## [Entries shown]
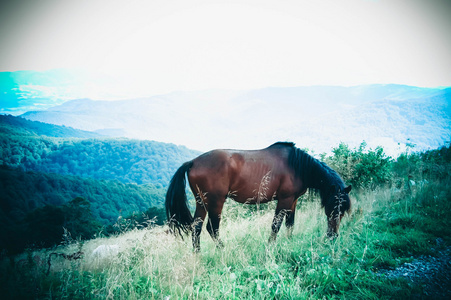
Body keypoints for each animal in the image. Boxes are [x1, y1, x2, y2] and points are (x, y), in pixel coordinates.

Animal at [166, 142, 354, 251]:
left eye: (343, 211)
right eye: (333, 208)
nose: (332, 236)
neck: (297, 166)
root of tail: (192, 162)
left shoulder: (293, 201)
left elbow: (290, 224)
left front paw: (289, 242)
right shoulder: (285, 199)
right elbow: (276, 225)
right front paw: (270, 245)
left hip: (201, 203)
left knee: (196, 228)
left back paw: (197, 254)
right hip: (215, 203)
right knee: (212, 229)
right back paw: (223, 249)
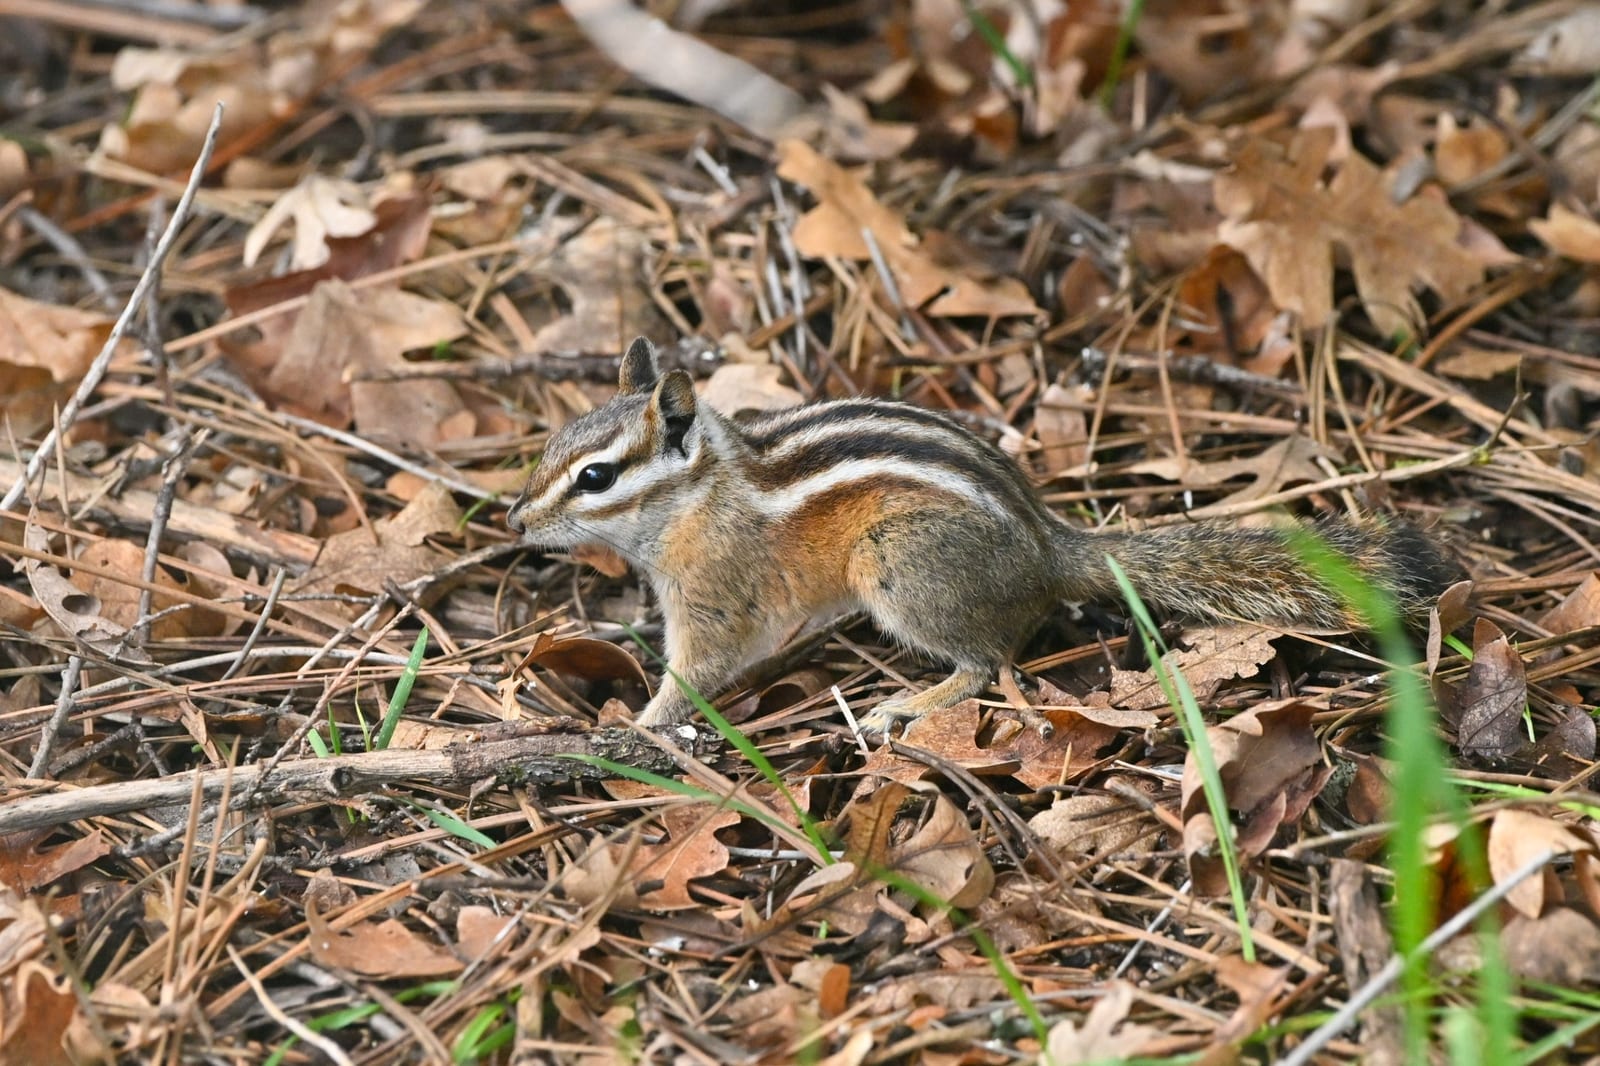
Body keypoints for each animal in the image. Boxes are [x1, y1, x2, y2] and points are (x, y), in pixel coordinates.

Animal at [507, 338, 1462, 736]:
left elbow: (698, 672)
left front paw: (637, 727)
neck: (702, 492)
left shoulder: (717, 595)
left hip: (897, 564)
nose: (515, 519)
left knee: (986, 663)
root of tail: (1048, 549)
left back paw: (907, 704)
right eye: (552, 444)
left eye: (596, 478)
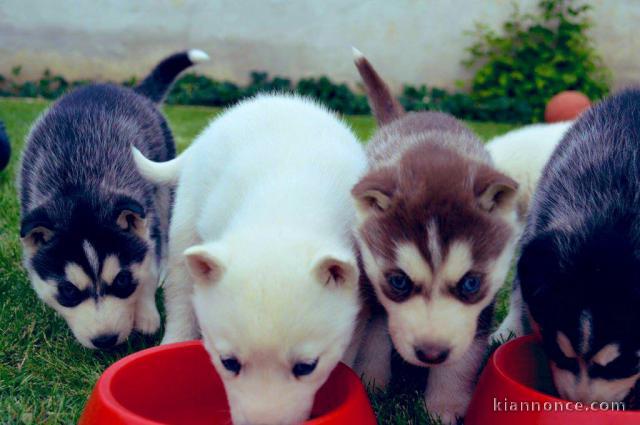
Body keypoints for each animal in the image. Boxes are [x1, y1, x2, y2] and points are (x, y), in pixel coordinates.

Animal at [18, 48, 208, 348]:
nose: (105, 340)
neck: (79, 185)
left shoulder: (146, 215)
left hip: (162, 184)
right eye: (68, 291)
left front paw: (146, 313)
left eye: (122, 281)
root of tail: (128, 90)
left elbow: (148, 264)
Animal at [350, 48, 520, 420]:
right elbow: (373, 337)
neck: (430, 149)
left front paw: (445, 407)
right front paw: (372, 385)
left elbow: (462, 359)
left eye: (470, 283)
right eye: (398, 281)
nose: (430, 354)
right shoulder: (371, 282)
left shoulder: (481, 308)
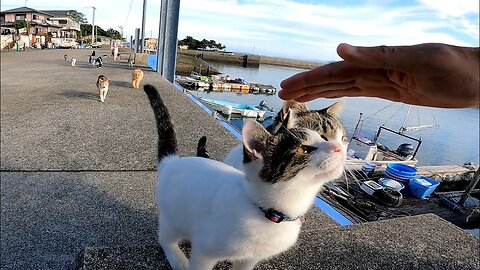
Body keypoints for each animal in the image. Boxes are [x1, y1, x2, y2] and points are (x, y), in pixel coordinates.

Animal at [144, 85, 346, 270]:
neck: (268, 211)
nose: (339, 148)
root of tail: (172, 161)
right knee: (165, 237)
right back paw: (177, 258)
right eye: (305, 149)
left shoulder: (250, 258)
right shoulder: (205, 249)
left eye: (323, 138)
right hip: (173, 217)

## [What is being asked]
In the answer, include exactly the lines from the one containing "left eye: (122, 281)" through the end of the records above and no pictures at all.

## [Solution to this task]
left eye: (122, 281)
root of tail: (128, 90)
left elbow: (148, 264)
Animal at [350, 48, 520, 420]:
right elbow: (373, 337)
neck: (430, 149)
left front paw: (445, 407)
right front paw: (372, 385)
left elbow: (462, 359)
left eye: (470, 283)
right eye: (398, 281)
nose: (430, 354)
right shoulder: (371, 282)
left shoulder: (481, 308)
Body keypoints for each animal in the image. Boxes are [x1, y1, x2, y2] and points are (x, y), in pixel coordinates.

Animal at [144, 85, 346, 270]:
neck: (268, 211)
nose: (339, 148)
root of tail: (172, 161)
right knee: (165, 237)
right back paw: (177, 258)
right eye: (305, 149)
left shoulder: (250, 258)
right shoulder: (205, 249)
left eye: (323, 138)
right hip: (173, 217)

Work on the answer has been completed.